> What to work on
Could you copy exactly the line that contains "25 Jahre HSG – 2016" and every line after it to the end of the records, and nothing more?

> Records for processing

====================

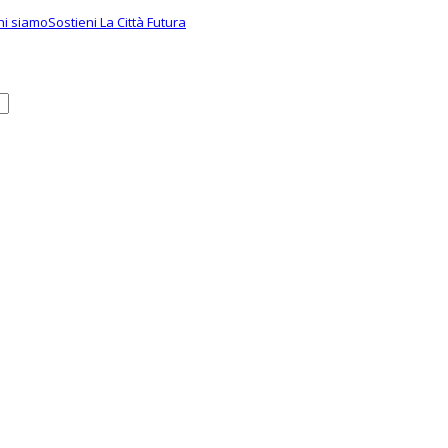
hi siamo
Sostieni La Città Futura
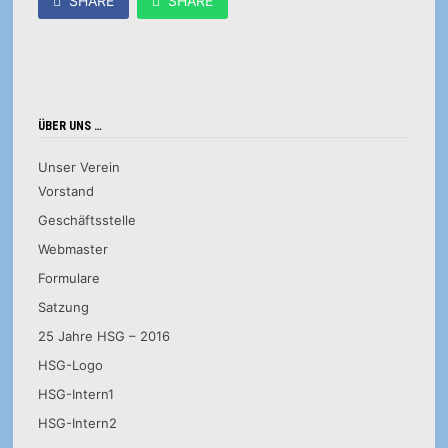
SHARE
SHARE
ÜBER UNS …
Unser Verein
Vorstand
Geschäftsstelle
Webmaster
Formulare
Satzung
25 Jahre HSG – 2016
HSG-Logo
HSG-Intern1
HSG-Intern2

====================

> Answer section
25 Jahre HSG – 2016
HSG-Logo
HSG-Intern1
HSG-Intern2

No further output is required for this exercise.